**SET PROBLEM**
Copy the records below without any changes, from the line containing "like 2h08m59s, whatever" through the final line of the records, with both of those lines included.

**Dataset items**

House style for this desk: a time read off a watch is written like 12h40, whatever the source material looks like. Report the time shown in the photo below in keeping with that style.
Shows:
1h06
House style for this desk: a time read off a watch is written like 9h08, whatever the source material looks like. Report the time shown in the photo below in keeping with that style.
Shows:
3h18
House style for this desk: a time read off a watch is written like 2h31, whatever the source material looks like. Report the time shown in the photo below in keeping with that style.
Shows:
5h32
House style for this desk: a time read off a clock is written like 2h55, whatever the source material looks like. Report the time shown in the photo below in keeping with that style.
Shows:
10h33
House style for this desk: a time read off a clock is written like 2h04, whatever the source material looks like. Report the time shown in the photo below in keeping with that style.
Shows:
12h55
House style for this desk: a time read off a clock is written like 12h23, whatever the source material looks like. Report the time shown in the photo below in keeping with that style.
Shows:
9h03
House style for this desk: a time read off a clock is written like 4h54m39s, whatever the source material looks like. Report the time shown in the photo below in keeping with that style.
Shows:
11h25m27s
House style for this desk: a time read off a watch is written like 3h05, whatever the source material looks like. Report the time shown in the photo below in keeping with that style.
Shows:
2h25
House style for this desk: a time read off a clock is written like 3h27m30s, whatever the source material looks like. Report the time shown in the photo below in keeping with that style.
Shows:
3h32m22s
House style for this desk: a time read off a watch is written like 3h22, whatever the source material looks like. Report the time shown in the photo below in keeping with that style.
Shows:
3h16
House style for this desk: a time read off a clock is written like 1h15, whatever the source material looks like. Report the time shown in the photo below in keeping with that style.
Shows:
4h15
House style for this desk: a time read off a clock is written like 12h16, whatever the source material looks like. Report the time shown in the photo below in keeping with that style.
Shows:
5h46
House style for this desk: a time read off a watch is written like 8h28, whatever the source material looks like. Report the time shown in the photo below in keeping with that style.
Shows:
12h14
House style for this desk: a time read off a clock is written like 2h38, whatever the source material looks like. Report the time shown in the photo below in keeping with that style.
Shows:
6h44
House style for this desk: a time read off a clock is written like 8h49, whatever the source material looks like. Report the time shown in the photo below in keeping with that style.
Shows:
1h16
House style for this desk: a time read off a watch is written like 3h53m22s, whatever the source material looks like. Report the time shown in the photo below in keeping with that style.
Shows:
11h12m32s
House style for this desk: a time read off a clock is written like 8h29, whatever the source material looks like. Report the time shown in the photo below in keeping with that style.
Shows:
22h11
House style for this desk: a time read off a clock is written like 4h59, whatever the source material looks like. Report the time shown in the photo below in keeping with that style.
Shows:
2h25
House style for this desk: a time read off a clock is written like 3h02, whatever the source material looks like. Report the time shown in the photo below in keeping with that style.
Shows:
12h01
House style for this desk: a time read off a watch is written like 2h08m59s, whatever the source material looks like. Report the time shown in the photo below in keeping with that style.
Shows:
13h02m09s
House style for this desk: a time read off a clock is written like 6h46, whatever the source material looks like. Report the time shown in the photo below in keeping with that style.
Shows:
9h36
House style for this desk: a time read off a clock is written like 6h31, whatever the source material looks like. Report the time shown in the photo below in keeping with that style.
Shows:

**TASK SOLUTION**
House style for this desk: a time read off a watch is written like 2h08m59s, whatever the source material looks like. Report the time shown in the photo below in keeping with that style.
Shows:
13h02m09s
House style for this desk: a time read off a clock is written like 6h46, whatever the source material looks like. Report the time shown in the photo below in keeping with that style.
Shows:
9h36
House style for this desk: a time read off a clock is written like 6h31, whatever the source material looks like. Report the time shown in the photo below in keeping with that style.
Shows:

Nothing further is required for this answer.